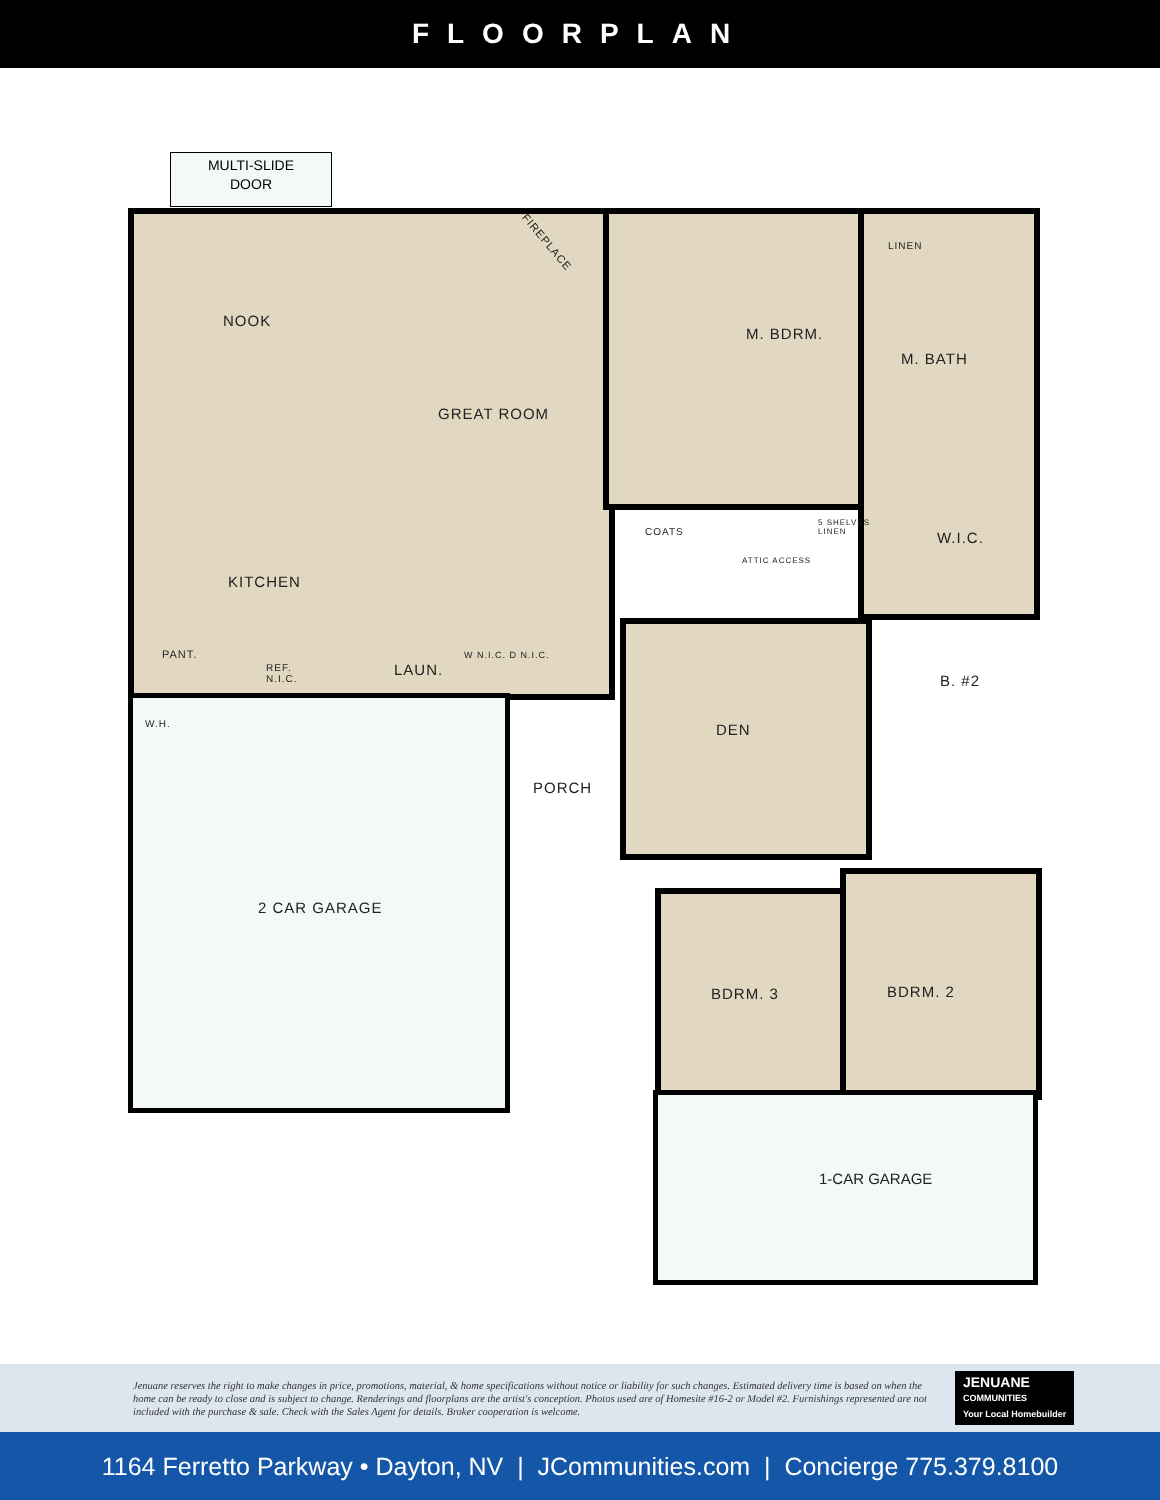FLOORPLAN
MULTI-SLIDE
DOOR
NOOK
FIREPLACE LINEN
M. BDRM.
M. BATH
GREAT ROOM
COATS
5 SHELVES
LINEN
W.I.C.
ATTIC ACCESS
KITCHEN
PANT.
REF.
N.I.C.
LAUN.
W N.I.C. D N.I.C.
B. #2
W.H. DEN
PORCH
2 CAR GARAGE
BDRM. 3 BDRM. 2
1-CAR GARAGE
Jenuane reserves the right to make changes in price, promotions, material, & home specifications without notice or liability for such changes. Estimated delivery time is based on when the home can be ready to close and is subject to change. Renderings and floorplans are the artist's conception. Photos used are of Homesite #16-2 or Model #2. Furnishings represented are not included with the purchase & sale. Check with the Sales Agent for details. Broker cooperation is welcome.
JENUANE
COMMUNITIES
Your Local Homebuilder
1164 Ferretto Parkway • Dayton, NV | JCommunities.com | Concierge 775.379.8100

• • • • •

*Task statement:* Return the full material word for word. Do not include the pictures.

*Response to this exercise:*
FLOORPLAN
MULTI-SLIDE
DOOR
NOOK
FIREPLACE LINEN
M. BDRM.
M. BATH
GREAT ROOM
COATS
5 SHELVES
LINEN
W.I.C.
ATTIC ACCESS
KITCHEN
PANT.
REF.
N.I.C.
LAUN.
W N.I.C. D N.I.C.
B. #2
W.H. DEN
PORCH
2 CAR GARAGE
BDRM. 3 BDRM. 2
1-CAR GARAGE
Jenuane reserves the right to make changes in price, promotions, material, & home specifications without notice or liability for such changes. Estimated delivery time is based on when the home can be ready to close and is subject to change. Renderings and floorplans are the artist's conception. Photos used are of Homesite #16-2 or Model #2. Furnishings represented are not included with the purchase & sale. Check with the Sales Agent for details. Broker cooperation is welcome.
JENUANE
COMMUNITIES
Your Local Homebuilder
1164 Ferretto Parkway • Dayton, NV | JCommunities.com | Concierge 775.379.8100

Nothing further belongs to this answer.